# Window in a shower: another solution?



## jdbaum (Apr 26, 2007)

I'm buying a house that has an oddly laid out bathroom and small laundry room adjacent. I'd like the expand the laundry and reduce the bathroom. The biggest problem is that the easiest place to put the shower/tub is under a window, which is fairly new vinyl. Other threads have wisely suggested removing the window or replacing it with glass block. 
I've been thinking of another idea. I'd get a curtain rod like the kind you'd find above a clawfoot tub, that mounts from the ceiling and/or wall and circle the entire tub. The tub would be a drop-in type with a somewhat larger framed 'pedestal', not just an alcove type. Has anyone done or seen anything like this?
Thanks!


----------



## space_coyote (Nov 12, 2006)

I have a window in my shower... I kinda like it. Get some film (comes in a roll in different textures) and go for it.


----------



## daveincincy (Dec 28, 2005)

We have a window in our shower. I had similar concerns when we remodeled our master bath...fill it in, glass block, etc? I would have liked to have removed the window somehow, but then we'd have no natural light in the bathroom. Filling it in would have looked awful on the outside. We had the old masonite siding (wood that turns into a sponge when wet...was looking awful). We actually ended up redoing the windows and siding last year so I guess I could have removed it had I known we were going to redo the siding at the time....but it gets back to that lack of "natural light" thing I didn't want to get rid of.

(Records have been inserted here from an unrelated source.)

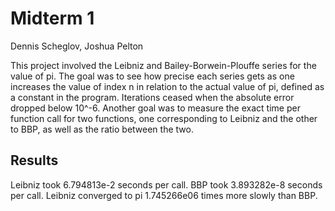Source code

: # Midterm 1
  Dennis Scheglov, Joshua Pelton
  
  This project involved the Leibniz and Bailey-Borwein-Plouffe series for the value of pi.
  The goal was to see how precise each series gets as one increases the value of index n in relation to the actual value
  of pi, defined as a constant in the program. Iterations ceased when the absolute error dropped below 10^-6.
  Another goal was to measure the exact time per function call for two functions, one corresponding to Leibniz and the 
  other to BBP, as well as the ratio between the two.

## Results
   Leibniz took 6.794813e-2 seconds per call.
   BBP took 3.893282e-8 seconds per call.
   Leibniz converged to pi 1.745266e06 times more slowly than BBP.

So we kept the window. It's been like that now for 2+ years with no issues. We tiled around it (all new concrete board), had everything sealed up good with silicone at all the seams, and had a limestone (about 3cm thick) window sill put in as well. I would like get some sort of rod and curtain to put in the window frame to keep water from directly splashing into the window itself, but I haven't really found anything that would compliment the whole thing instead of trash it up and look awkward.


----------



## Brickie (Jun 16, 2006)

jdbaum said:


> I'm buying a house that has an oddly laid out bathroom and small laundry room adjacent. I'd like the expand the laundry and reduce the bathroom. The biggest problem is that the easiest place to put the shower/tub is under a window, which is fairly new vinyl. Other threads have wisely suggested removing the window or replacing it with glass block.
> I've been thinking of another idea. I'd get a curtain rod like the kind you'd find above a clawfoot tub, that mounts from the ceiling and/or wall and circle the entire tub. The tub would be a drop-in type with a somewhat larger framed 'pedestal', not just an alcove type. Has anyone done or seen anything like this?
> Thanks!


Glass block gives you plenty of light, as well as, security. They come in all types of sizes, colors, etc.,


----------



## Valerie Reddick (Aug 2, 2012)

I did this 4 1/2 yrs ago. ITs ok for a short time but it gets old quick. The curtains have to be washed allot. The paint peels behind it even with a ceiling fan installed. The claw tub rods are not cheap I paid nearly 250. for mine. The plastic walls suck up to you also which is kinda gross if your are already getting out. Also if you have others in your house sometimes they dont pay attention to placement of curtains so take care to cross over each on at least 4 inches or more mine are almost a ft. I get a pocketed curtain for the back rod which is most stable for all the stuff you need in there. I have no other place. I am about to do it right I hope. lol thats why I am here looking for ideas for the window water issue. Hope this helps if you have any ideas for me throw them at me. Thanks Valerie


----------



## Blondesense (Sep 23, 2008)

Old, old thread.

I did it for a seldom used shower.
OTOH it would be a PITA for one that is used daily.


----------